- Me: I leave you to begin your stalking toward the ruins. Phloxin and Angel: We stalk. Stalk stalk stalk.
- Angel: We're stalking. We stalk in style.
- Ryken: No fish porn.
- Angel: Whereas my god just tells me to suck it up... Me: No, actually, Selanie's the one sucking it up. Lily: A lot.
- Phloxin: I pick it. Angel: I choose you... Phloxin: I choose you, pickatchu!
- Ryken: Why bother with finding the key when you can just unhinge the door?
- Phloxin (studying her character sheet): Where's my Search? Angel: I don't know. Are they alphabetical? Phloxin: Yes. Shut up.
- Lily (mournfully): Ohhh, I'm somebody's bitch!
- Phloxin: I Ghost Sound some porn music!
- Me: It sounds like it might be the wizard. Angel (a la "Existential Blues"): The Wizard? Phloxin (singing): We're off to slay the wizard...
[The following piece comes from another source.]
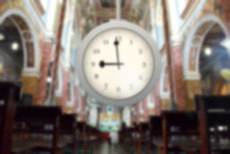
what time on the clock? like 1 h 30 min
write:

- Ryken: What's on the other side of the door? Angel (indicating Lily): Her character, getting dominated, I think. Ryken: I hope she's wearing leather.
- Me: Any time you put your penis in someone's mouth, I think you're relinquishing control to them.
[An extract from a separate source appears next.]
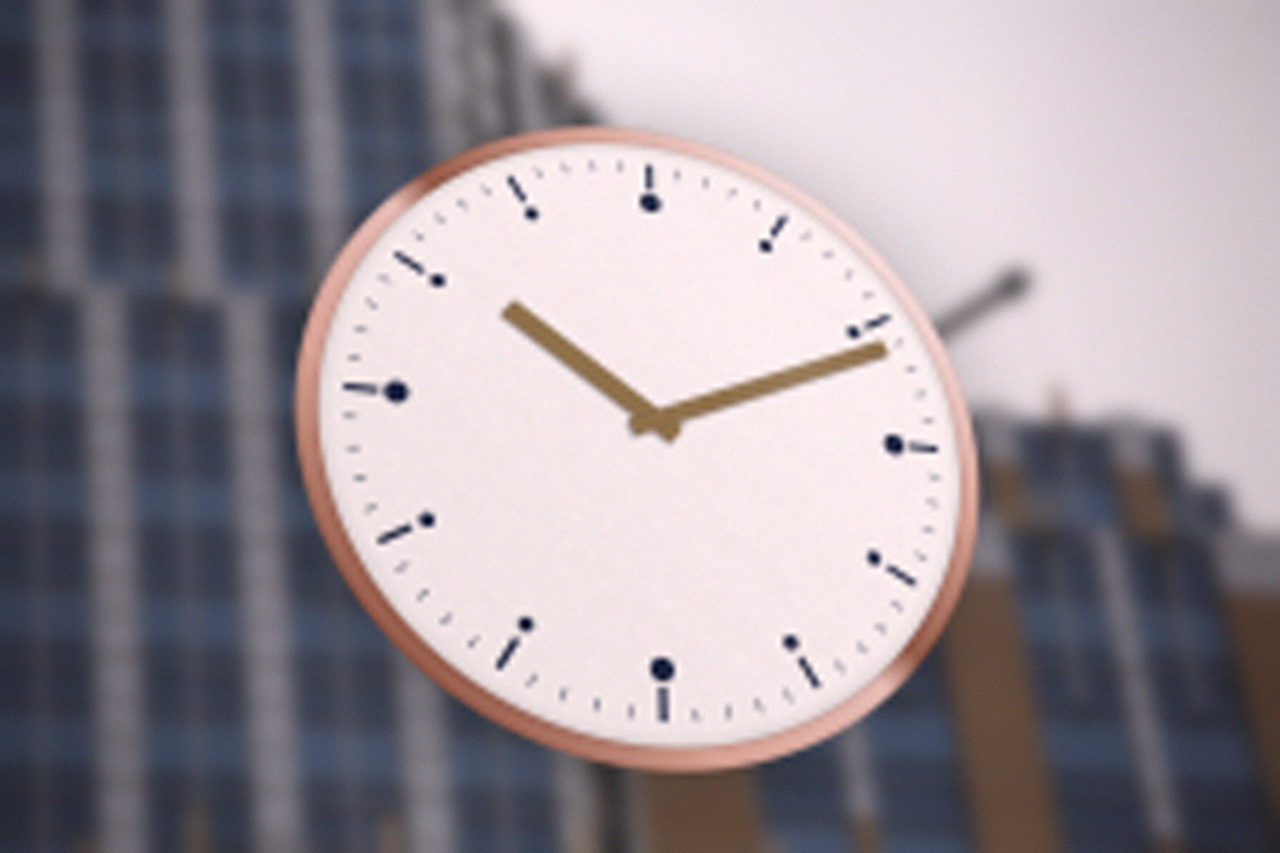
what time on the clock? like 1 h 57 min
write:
10 h 11 min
- Angel (upon bursting in on the sorceror getting a blowjob): Do we get a surprise round? Ryken: Hell yeah!
- James: I only did one point of damage. Phloxin: You bruised a pubic hair!
- Me: Everyone take note: Cure moderate wounds smells like banana cream pie.
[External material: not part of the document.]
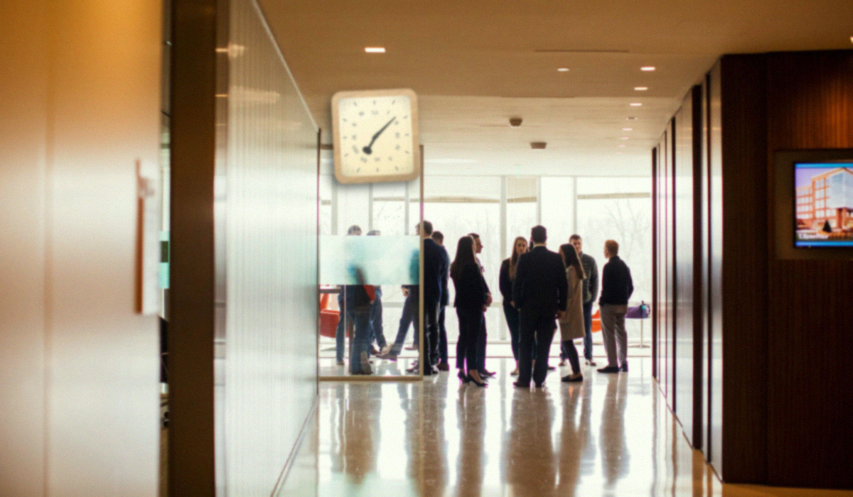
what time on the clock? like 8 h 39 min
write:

- Angel (to Selanie, currently naked): Are you cold? Ryken: You could probably tell.
- Ryken: Apparently, also the mute paladin.
- Me: When did this become porno night? Ryken: You started it.
- Ryken (on having the party described to him): So it's a wacked-out wet dream. Angel: Yeah, you have twins, a midget, and the hot chick. James: Where does the midget fit in? Ryken: I said wacked-out.
- Phloxin: We're human. Of course our boobs are bigger.
- Me: Those aren't squirrels. Those are mobile genital warts.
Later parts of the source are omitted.